Row-Level Data Provenance and Exclusion Tracking

You build an analysis dataset. You filter it, join it, derive new variables, and produce results. Somewhere along the way rows disappear. Later, someone asks: “Which records were excluded, why, and what happened to record 01-042 between source and analysis?”

Without lineager, that answer requires manual reconstruction. With lineager, it is a single function call.

lineager tags every row of every dataset with a unique lineage identifier that survives filters, joins, and derivations. Every row removal must carry a documented reason.

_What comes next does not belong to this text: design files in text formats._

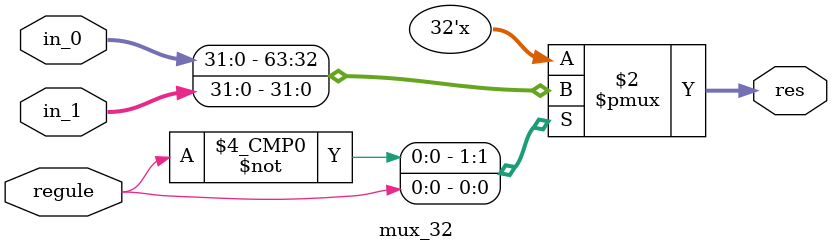
<source format=v>
`timescale 1ns/1ns

module mux_32 (
	input [31:0]in_0,
	input [31:0]in_1,
	input regule,
	output reg[31:0]res
);

always @* begin
	case (regule)
		1'b0:
		begin
			res <= in_0;
		end
		1'b1:
		begin
			res <= in_1;
		end
	endcase
end

endmodule
</source>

At any point, lg_trace() returns any row’s complete journey across the entire pipeline. lg_lineage() visualises the full pipeline graph. lg_report() compiles everything into a structured provenance document.

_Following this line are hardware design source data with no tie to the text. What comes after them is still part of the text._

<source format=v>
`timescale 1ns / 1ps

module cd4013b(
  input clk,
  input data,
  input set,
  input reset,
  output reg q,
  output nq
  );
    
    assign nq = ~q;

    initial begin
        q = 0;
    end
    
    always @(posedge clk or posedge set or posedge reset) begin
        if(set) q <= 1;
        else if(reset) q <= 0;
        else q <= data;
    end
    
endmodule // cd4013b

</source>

lineager is general-purpose: clinical data, machine learning, financial modelling, epidemiology — any pipeline where row-level accountability matters. CDISC-specific features (domain codes, population flags, SDTM-to-ADaM mapping, Reviewer’s Guide output) are available as optional enrichment for pharmaceutical users.

Installation

# Install from GitHub
> pak::pak("repro-stats/lineager")

Quick start

library(lineager)

lg_start(study_id = "TRIAL-001", analysis_id = "primary")

# Tag source data
adsl <- lg_tag(haven::read_sas("sdtm/dm.sas7bdat"),
               dataset_id = "DM", domain = "DM")

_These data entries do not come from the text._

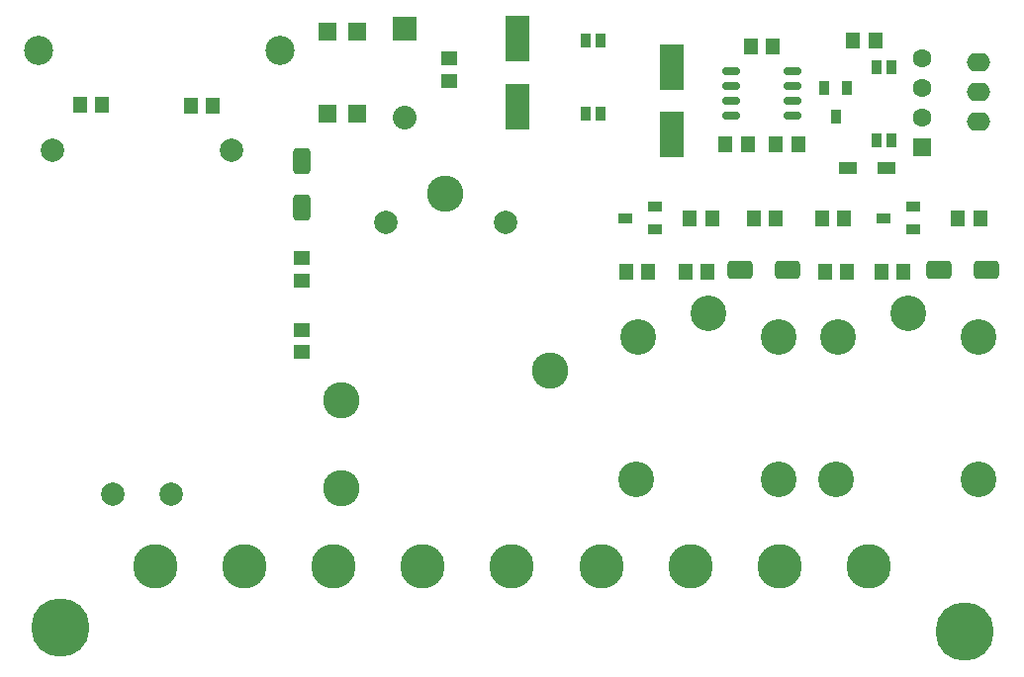
<source format=gbr>
G04*
G04 #@! TF.GenerationSoftware,Altium Limited,Altium Designer,25.0.2 (28)*
G04*
G04 Layer_Color=255*
%FSTAX25Y25*%
%MOIN*%
G70*
G04*
G04 #@! TF.SameCoordinates,1D9F657F-D979-4B8D-A71A-BEDC461EC683*
G04*
G04*
G04 #@! TF.FilePolarity,Positive*
G04*
G01*
G75*
%ADD19R,0.04724X0.05512*%
%ADD20R,0.06102X0.06102*%
%ADD21R,0.03347X0.04724*%
%ADD22R,0.07874X0.15748*%
%ADD23R,0.05512X0.04724*%
G04:AMPARAMS|DCode=24|XSize=59.06mil|YSize=43.31mil|CornerRadius=3.9mil|HoleSize=0mil|Usage=FLASHONLY|Rotation=0.000|XOffset=0mil|YOffset=0mil|HoleType=Round|Shape=RoundedRectangle|*
%AMROUNDEDRECTD24*
21,1,0.05906,0.03551,0,0,0.0*
21,1,0.05126,0.04331,0,0,0.0*
1,1,0.00780,0.02563,-0.01776*
1,1,0.00780,-0.02563,-0.01776*
1,1,0.00780,-0.02563,0.01776*
1,1,0.00780,0.02563,0.01776*
%
%ADD24ROUNDEDRECTD24*%
%ADD25R,0.03200X0.04800*%
%ADD26R,0.04724X0.03347*%
G04:AMPARAMS|DCode=27|XSize=25.59mil|YSize=59.06mil|CornerRadius=6.4mil|HoleSize=0mil|Usage=FLASHONLY|Rotation=90.000|XOffset=0mil|YOffset=0mil|HoleType=Round|Shape=RoundedRectangle|*
%AMROUNDEDRECTD27*
21,1,0.02559,0.04626,0,0,90.0*
21,1,0.01280,0.05906,0,0,90.0*
1,1,0.01280,0.02313,0.00640*
1,1,0.01280,0.02313,-0.00640*
1,1,0.01280,-0.02313,-0.00640*
1,1,0.01280,-0.02313,0.00640*
%
%ADD27ROUNDEDRECTD27*%
G04:AMPARAMS|DCode=28|XSize=88.58mil|YSize=61.02mil|CornerRadius=15.26mil|HoleSize=0mil|Usage=FLASHONLY|Rotation=180.000|XOffset=0mil|YOffset=0mil|HoleType=Round|Shape=RoundedRectangle|*
%AMROUNDEDRECTD28*
21,1,0.08858,0.03051,0,0,180.0*
21,1,0.05807,0.06102,0,0,180.0*
1,1,0.03051,-0.02904,0.01526*
1,1,0.03051,0.02904,0.01526*
1,1,0.03051,0.02904,-0.01526*
1,1,0.03051,-0.02904,-0.01526*
%
%ADD28ROUNDEDRECTD28*%
G04:AMPARAMS|DCode=29|XSize=88.58mil|YSize=61.02mil|CornerRadius=15.26mil|HoleSize=0mil|Usage=FLASHONLY|Rotation=270.000|XOffset=0mil|YOffset=0mil|HoleType=Round|Shape=RoundedRectangle|*
%AMROUNDEDRECTD29*
21,1,0.08858,0.03051,0,0,270.0*
21,1,0.05807,0.06102,0,0,270.0*
1,1,0.03051,-0.01526,-0.02904*
1,1,0.03051,-0.01526,0.02904*
1,1,0.03051,0.01526,0.02904*
1,1,0.03051,0.01526,-0.02904*
%
%ADD29ROUNDEDRECTD29*%
%ADD64R,0.08000X0.08000*%
%ADD65C,0.08000*%
%ADD66C,0.14961*%
%ADD67C,0.07874*%
%ADD68C,0.12268*%
%ADD69R,0.06299X0.06299*%
%ADD70C,0.06299*%
%ADD71C,0.09843*%
%ADD72C,0.12000*%
%ADD73C,0.19685*%
%ADD74C,0.01968*%
%ADD75O,0.07874X0.06299*%
D19*
X0303316Y015333D02*
D03*
X0295836D02*
D03*
X0286336Y0231292D02*
D03*
X0293816D02*
D03*
X0259316Y0229532D02*
D03*
X0251836D02*
D03*
X0267816Y0196292D02*
D03*
X0260336D02*
D03*
X0250816Y0196318D02*
D03*
X0243336D02*
D03*
X0238816Y0171524D02*
D03*
X0231336D02*
D03*
X0260316Y0171498D02*
D03*
X0252836D02*
D03*
X0229836Y015333D02*
D03*
X0237316D02*
D03*
X0217317Y0153304D02*
D03*
X0209836D02*
D03*
X0283316Y0171498D02*
D03*
X0275836D02*
D03*
X0329039D02*
D03*
X0321559D02*
D03*
X0284316Y0153304D02*
D03*
X0276836D02*
D03*
X0025802Y0209606D02*
D03*
X0033282D02*
D03*
X0070539Y0209531D02*
D03*
X0063059D02*
D03*
D20*
X0109059Y0234311D02*
D03*
X0119059D02*
D03*
X0109059Y0206752D02*
D03*
X0119059D02*
D03*
D21*
X0276679Y0215453D02*
D03*
X0284259Y0215431D02*
D03*
X0280539Y020561D02*
D03*
D22*
X0225059Y0199614D02*
D03*
Y0222449D02*
D03*
X0173059Y0231949D02*
D03*
Y0209114D02*
D03*
D23*
X0150059Y0225254D02*
D03*
Y0217774D02*
D03*
X0100559Y0158012D02*
D03*
Y0150531D02*
D03*
Y0126274D02*
D03*
Y0133754D02*
D03*
D24*
X0284445Y0188531D02*
D03*
X0297673D02*
D03*
D25*
X0299059Y0222431D02*
D03*
X0294059D02*
D03*
Y0197632D02*
D03*
X0299059D02*
D03*
X0196059Y0206631D02*
D03*
X0201059D02*
D03*
Y0231432D02*
D03*
X0196059D02*
D03*
D26*
X0209638Y0171552D02*
D03*
X0219459Y0167832D02*
D03*
X021948Y0175411D02*
D03*
X0296638Y0171552D02*
D03*
X0306459Y0167832D02*
D03*
X030648Y0175411D02*
D03*
D27*
X0265976Y0206031D02*
D03*
X0265976Y0211032D02*
D03*
Y0216032D02*
D03*
X0265976Y0221031D02*
D03*
X0245142Y0221031D02*
D03*
X0245142Y0216032D02*
D03*
Y0211032D02*
D03*
X0245142Y0206031D02*
D03*
D28*
X0331059Y0154032D02*
D03*
X0315311D02*
D03*
X0248311D02*
D03*
X0264059D02*
D03*
D29*
X0100559Y0175031D02*
D03*
Y0190779D02*
D03*
D64*
X0135059Y0235492D02*
D03*
D65*
Y0205571D02*
D03*
D66*
X0051059Y0054031D02*
D03*
X0081059D02*
D03*
X0111059D02*
D03*
X0141059D02*
D03*
X0171059D02*
D03*
X0201559D02*
D03*
X0231559D02*
D03*
X0261559D02*
D03*
X0291559D02*
D03*
D67*
X0036874Y0078531D02*
D03*
X0056559D02*
D03*
X0016402Y019428D02*
D03*
X0077031D02*
D03*
X0128941Y0170031D02*
D03*
X0169098D02*
D03*
D68*
X011398Y0080268D02*
D03*
X0184059Y0120031D02*
D03*
X011398Y0110189D02*
D03*
X014902Y0179874D02*
D03*
D69*
X0309559Y0195531D02*
D03*
D70*
Y0205532D02*
D03*
Y0225532D02*
D03*
Y0215531D02*
D03*
D71*
X0012008Y0228031D02*
D03*
X009311D02*
D03*
D72*
X0237437Y0139437D02*
D03*
X0261059Y0083531D02*
D03*
X0213059Y0083531D02*
D03*
X0261059Y0131563D02*
D03*
X0213815D02*
D03*
X0304937Y0139437D02*
D03*
X0328559Y0083531D02*
D03*
X0280559D02*
D03*
X0328559Y0131563D02*
D03*
X0281315D02*
D03*
D73*
X0324008Y0032033D02*
D03*
X0019059Y0033531D02*
D03*
D74*
X0332008Y0030033D02*
D03*
X0331079Y0036275D02*
D03*
X0326008Y0040033D02*
D03*
X0319765Y0039104D02*
D03*
X0316008Y0034033D02*
D03*
X0316937Y002779D02*
D03*
X0322008Y0024033D02*
D03*
X0328251Y0024962D02*
D03*
X0027059Y0031532D02*
D03*
X002613Y0037774D02*
D03*
X0021059Y0041532D02*
D03*
X0014816Y0040603D02*
D03*
X0011059Y0035531D02*
D03*
X0011988Y0029289D02*
D03*
X0017059Y0025532D02*
D03*
X0023302Y002646D02*
D03*
D75*
X0328559Y0224031D02*
D03*
Y0214032D02*
D03*
Y0204031D02*
D03*
M02*

</source>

# Derive variables with documented descriptions
adsl <- lg_derive(adsl,
  RANDFL = ifelse(ARMCD != "SCRNFAIL", "Y", "N"),
  SAFFL  = ifelse(ARMCD != "SCRNFAIL" & EXOCCUR == "Y", "Y", "N"),
  description = "RANDFL: not screen failure. SAFFL: randomised AND dosed."
)

# Filter with mandatory exclusion reasons
adsl_safety <- lg_filter(
  adsl,
  SAFFL == "Y",
  reason      = "Not in safety population (SAFFL != 'Y')",
  reason_code = "NOT_SAFETY",
  population  = "SAFFL"
)

# Trace any subject across the pipeline
lg_trace("01-042")

# Exclusion registry and disposition table
lg_exclusions()
lg_disposition(by = "reason")

# Visualise the pipeline
lin <- lg_lineage()
lg_plot(lin)

# Generate provenance report
lg_report(
  output  = "outputs/provenance.html",
  title   = "Data Provenance Report",
  sponsor = "Example Pharma Ltd",
  author  = "Your name"
)

lg_end()

Key functions

Function Purpose
lg_start() / lg_end() Session lifecycle
lg_tag() Tag a dataset with row-level lineage IDs
lg_filter() Filter with mandatory exclusion reason
lg_derive() Derive variables with documented description
lg_join() Tracked join with bilateral row-ID tracing
lg_population() Register a population or cohort definition
lg_spec() Document a source-to-analysis variable derivation
lg_trace() Trace a row’s complete lineage journey
lg_exclusions() Retrieve the full exclusion registry
lg_disposition() Grouped exclusion summary table
lg_operations() Full pipeline operation log
lg_lineage() Build a pipeline lineage graph
lg_plot() Render the lineage graph inline or export
lg_report() Generate a structured HTML provenance report

The lineage ID

Every row carries a .__lid__ column. For CDISC datasets with USUBJID:

DM_0001_01-042    # row 1 from DM domain, subject 01-042
ADLB_0047_01-042  # row 47 from ADLB, same subject

For general datasets:

patients_000001   # row 1 from the patients dataset

This ID persists through lg_filter(), lg_derive(), and lg_join(), forming the traceable thread from any output row back to its source.

CDISC features

For pharmaceutical and clinical users, lineager additionally supports:

  • domain argument in lg_tag() for CDISC domain codes
  • lg_population() for SAFFL, ITTFL, PPROTFL flag documentation
  • lg_spec() for SDTM-to-ADaM variable derivation mapping
  • lg_report() output aligned with CDISC Reviewer’s Guide requirements

None of these are required for general use.

Integration with regulog

lineager and regulog are complementary. Use regulog for a tamper-evident session-level audit trail (who ran what, when, and why), and lineager for row-level data provenance within that session. The lg_report() output can be referenced in the regulog audit trail via log_action().